The chapter uses timed Petri nets to model shared-memory bus-based architectures at the level of instruction execution to study the effects of modeling parameters on the performance of the system. The models are rather simple with straightforward representation of modeling parameters.

Performance results presented in this chapter have been obtained by the simulation of developed Petri net models. However, the model shown in Figure 7 has only 10 states, so its analytical solution (for different values of modeling parameters) can be easily obtained and compared with simulation results to verify their accuracy. Table 2 shows such a comparison of processor utilization for several combinations of parameters h 1 and h 2 . In all cases, the simulation-based results are very close to the analytical ones.

The models of multiprocessor systems are usually composed of many copies of the same submodel of a processor and possibly other elements of the system. Colored Petri nets [17] can significantly simplify such models by eliminating copies of similar subsystems. Analysis of colored Petri nets is, however, much more complex than that of ordinary Petri nets.

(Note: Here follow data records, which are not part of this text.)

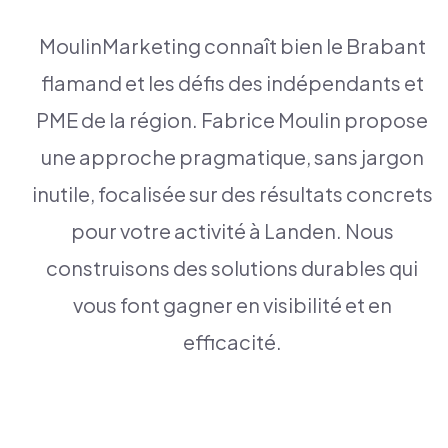
MoulinMarketing connaît bien le Brabant
flamand et les défis des indépendants et
PME de la région. Fabrice Moulin propose
une approche pragmatique, sans jargon
inutile, focalisée sur des résultats concrets
pour votre activité à Landen. Nous
construisons des solutions durables qui
vous font gagner en visibilité et en
efficacité.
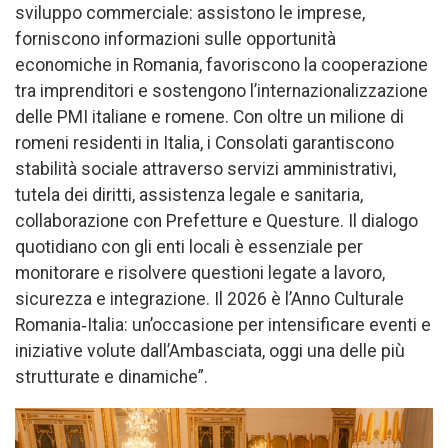
sviluppo commerciale: assistono le imprese,
forniscono informazioni sulle opportunità
economiche in Romania, favoriscono la cooperazione
tra imprenditori e sostengono l’internazionalizzazione
delle PMI italiane e romene. Con oltre un milione di
romeni residenti in Italia, i Consolati garantiscono
stabilità sociale attraverso servizi amministrativi,
tutela dei diritti, assistenza legale e sanitaria,
collaborazione con Prefetture e Questure. Il dialogo
quotidiano con gli enti locali è essenziale per
monitorare e risolvere questioni legate a lavoro,
sicurezza e integrazione. Il 2026 è l’Anno Culturale
Romania‑Italia: un’occasione per intensificare eventi e
iniziative volute dall’Ambasciata, oggi una delle più
strutturate e dinamiche”.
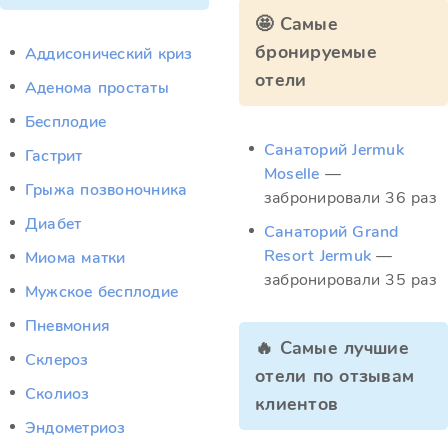
🤩 Самые
бронируемые
Аддисонический криз
отели
Аденома простаты
Бесплодие
Санаторий Jermuk
Гастрит
Moselle
—
Грыжа позвоночника
забронировали 36 раз
Диабет
Санаторий Grand
Resort Jermuk
—
Миома матки
забронировали 35 раз
Мужское бесплодие
Пневмония
🔥 Самые лучшие
Склероз
отели по отзывам
Сколиоз
клиентов
Эндометриоз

Finally, it should be noted that the performance of real-life multiprocessor systems very rarely can be described by a set of parameters that remain stable for any significant period of time. The basic parameters like the hit rates depend upon the executed programs as well as their data, and can change very quickly in a significant way. Consequently, the characteristics presented in this chapter can only be used as some insight into the complex behavior of multiprocessor systems.